- PAGE EXCERPT
▬▬▬▬▬▬▬▬▬▬

It is therefore imperative that the matter be clarified and that the defence of due diligence should be restored as a defence to Clause 15(6)(a). The range of offences created by Parts I and II of the Bill are not so different as to render the application of the due diligence defence inappropriate to Part III. Indeed, as a matter of consistency, and for the avoidance of confusion, due diligence should be reintroduced as a defence to Part III.

Perhaps I should add in my own words that, as a run-of-the-mill schoolboy, I was frequently accused—of course, unjustly!—of not being diligent. Therefore, I think that the words make some sense to the layman, particularly the lazy and rather slapdash operator or farmer. I beg to move.

10.15 p.m.

The Deputy Speaker

My Lords, as the noble Lord's two amendments are being taken together, I should point out that there is a misprint on page 19, line 7 of the Bill, where "91(1)(a)" should read "9(1)(a)". That refers to Amendment No. 55.

The Earl of Swinton

My Lords, I am grateful to my noble friend for tabling this amendment. I am advised that the phrase "without reasonable excuse" is wider than the general defence of due diligence, so it would be rather illogical to apply both defences to the offences in Clause 15(6)(a), but not necessarily impossible. However, I think that I understood about as much from the noble Lord's legal brief as, by the sound of it, he did reading it himself. Therefore, I should like to reconsider this amendment in the light of the offences and defences in the Bill, and hope that my noble friend will withdraw it.

Lord Stanley of Alderley

My Lords, I think that I understood my noble friend to say that he would reconsider this matter. If he did so, I shall withdraw the amendment.

Amendment, by leave, withdrawn.

[Amendment No. 55, not moved.]

Clause 22 [Interpretation]:

Lord Belstead moved Amendment No. 56: Page 20, leave out line 31.

The noble Lord said: My Lords, this amendment is consequential on Amendment No. 4. I beg to move.

On Question, amendment agreed to.

[Amendment No. 57 not moved.]

Schedule 1 [Emergency prohibitions]:

Lord Belstead moved Amendments Nos. 58 and 59:

[Printed earlier: col. 117.]

On Question, amendments agreed to.

Lord Belstead moved Amendment No. 60: Page 25, line 17, leave out ("or feeding stuffs")

On Question, amendment agreed to.

Lord Belstead moved Amendments Nos. 61 to 64:

[Printed earlier: col. 117.]

The noble Lord said: My Lords, these amendments are consequential on Amendment No. 4. I beg to move.

On Question, amendments agreed to.

Schedule 2 [Officers and their powers]:

Lord Belstead moved Amendment No. 65:

[Printed earlier: col. 137.]

The noble Lord said: My Lords, this amendment is consequential. I beg to move.

▬▬▬▬▬▬▬▬▬▬

- INFORMATION PROVIDED
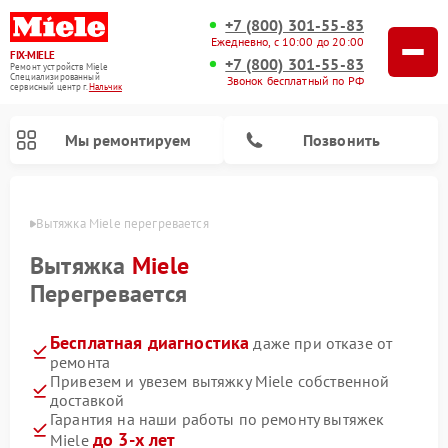
+7 (800) 301-55-83
Ежедневно, с 10:00 до 20:00
FIX-MIELE
+7 (800) 301-55-83
Ремонт устройств Miele
Специализированный
Звонок бесплатный по РФ
cервисный центр г.
Нальчик
Мы ремонтируем
Позвонить
ьчике
Вытяжка Miele перегревается
Вытяжка
Miele
Перегревается
Бесплатная диагностика
даже при отказе от
ремонта
Привезем и увезем вытяжку Miele собственной
доставкой
Ремонт вертикальных пылесосов Miele
Ремонт роботов-пылесосов Miele
Ремонт посудомоечных машин Miele
Ремонт стиральных машин Miele
Ремонт варочных панелей Miele
Ремонт микроволновых печей Miele
Ремонт гладильных систем Miele
Ремонт сушильных машин Miele
Гарантия на наши работы по ремонту вытяжек
до 3-х лет
Miele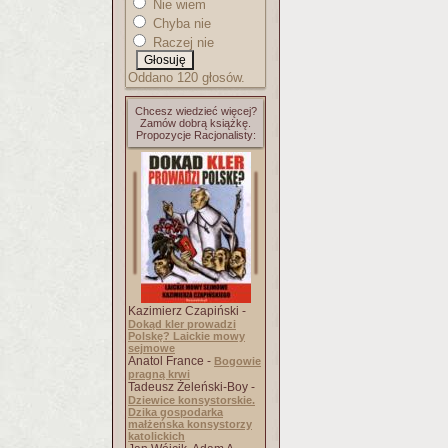
Nie wiem
Chyba nie
Raczej nie
Oddano 120 głosów.
Chcesz wiedzieć więcej?
Zamów dobrą książkę.
Propozycje Racjonalisty:
Kazimierz Czapiński -
Dokąd kler prowadzi
Polskę? Laickie mowy
sejmowe
Anatol France -
Bogowie
pragną krwi
Tadeusz Żeleński-Boy -
Dziewice konsystorskie.
Dzika gospodarka
małżeńska konsystorzy
katolickich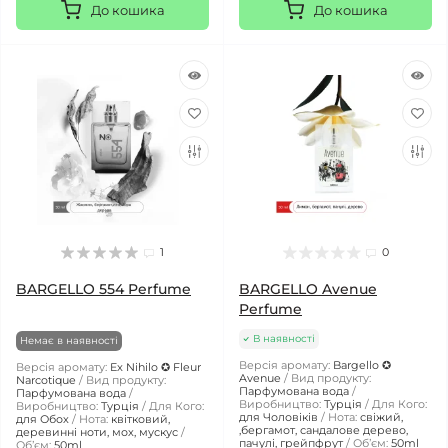
До кошика
До кошика
1
0
BARGELLO 554 Perfume
BARGELLO Avenue
Perfume
В наявності
Немає в наявності
Версія аромату:
Bargello ✪
Версія аромату:
Ex Nihilo ✪ Fleur
Avenue
Вид продукту:
Narcotique
Вид продукту:
Парфумована вода
Парфумована вода
Виробництво:
Турція
Для Кого:
Виробництво:
Турція
Для Кого:
для Чоловіків
Нота:
свіжий,
для Обох
Нота:
квітковий,
,бергамот, сандалове дерево,
деревинні ноти, мох, мускус
пачулі, грейпфрут
Обʼєм:
50ml
Обʼєм:
50ml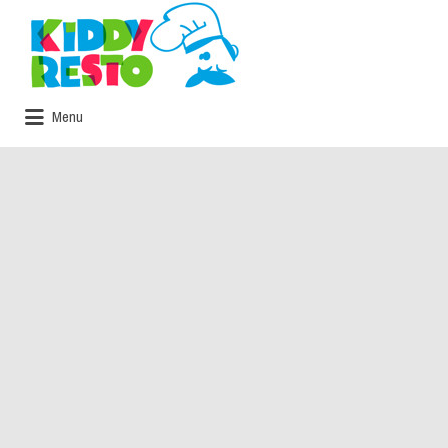
Rechercher:
Menu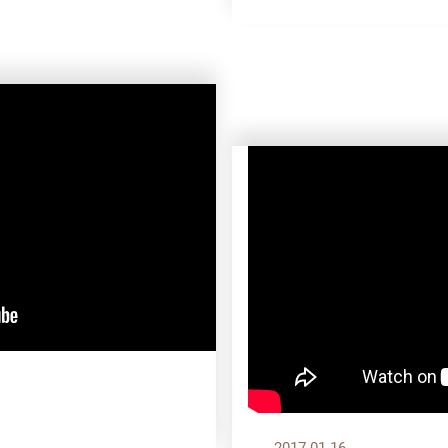
2017.01.16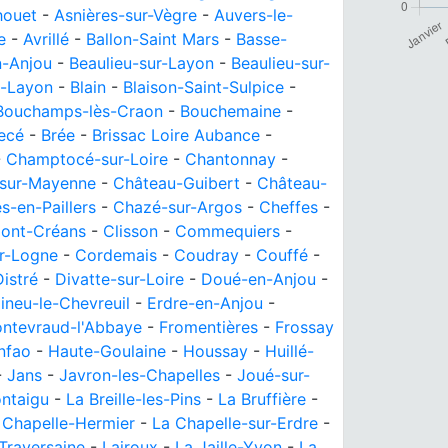
houet
-
Asnières-sur-Vègre
-
Auvers-le-
e
-
Avrillé
-
Ballon-Saint Mars
-
Basse-
n-Anjou
-
Beaulieu-sur-Layon
-
Beaulieu-sur-
n-Layon
-
Blain
-
Blaison-Saint-Sulpice
-
Bouchamps-lès-Craon
-
Bouchemaine
-
ecé
-
Brée
-
Brissac Loire Aubance
-
-
Champtocé-sur-Loire
-
Chantonnay
-
-sur-Mayenne
-
Château-Guibert
-
Château-
-en-Paillers
-
Chazé-sur-Argos
-
Cheffes
-
ont-Créans
-
Clisson
-
Commequiers
-
r-Logne
-
Cordemais
-
Coudray
-
Couffé
-
Distré
-
Divatte-sur-Loire
-
Doué-en-Anjou
-
ineu-le-Chevreuil
-
Erdre-en-Anjou
-
ontevraud-l'Abbaye
-
Fromentières
-
Frossay
nfao
-
Haute-Goulaine
-
Houssay
-
Huillé-
-
Jans
-
Javron-les-Chapelles
-
Joué-sur-
ontaigu
-
La Breille-les-Pins
-
La Bruffière
-
 Chapelle-Hermier
-
La Chapelle-sur-Erdre
-
Traversaine
-
Lairoux
-
La Jaille-Yvon
-
La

▬▬▬▬▬▬▬▬▬▬

- WHAT THE EXERCISE ASKS
Pick up the House of Lords debate on the Bill's amendments after its final line and continue it.

- WRITTEN RESPONSE
On Question, amendment agreed to.

Schedule 4 [Particulars to be contained in registers]:

Lord Belstead moved Amendment No. 65A:

Page 31, line 31, at end insert— ("4A. The results of any toxicity tests carried out for the purpose of determining whether a licence should be issued or the provisions to be included in one.")

The noble Lord said: My Lords, at the Committee stage I undertook to look at an amendment tabled by the noble Baroness, Lady Nicol, concerning the disclosure of the results of toxicity tests. Your Lordships may recall that these are already, and will continue to be, disclosed; but I agreed on that occasion that there ought to be specific mention of them, which was the case that the noble Baroness was making. The present amendment is in response to the noble Baroness and refers to "any" tests. Since, as I explained in Committee, not all applications require them, it allows us to consider results of tests carried out by others, and it describes the purpose of the tests. I have discussed the text with the noble Baroness and I believe that it meets her concerns. I hope so. I beg to move.

Baroness Nicol

My Lords, it gives me great pleasure to rise once more and thank the Minister not simply for this amendment but for his courtesy and helpfulness throughout the Bill.

On Question, amendment agreed to.

Lord Belstead moved Amendment No. 66:

[Printed earlier: col. 182.]

The noble Lord said: My Lords, this amendment is consequential. May I thank the noble Baroness for those kind words, and the rest of your Lordships for your help throughout a long day. I beg to move.

On Question, amendment agreed to.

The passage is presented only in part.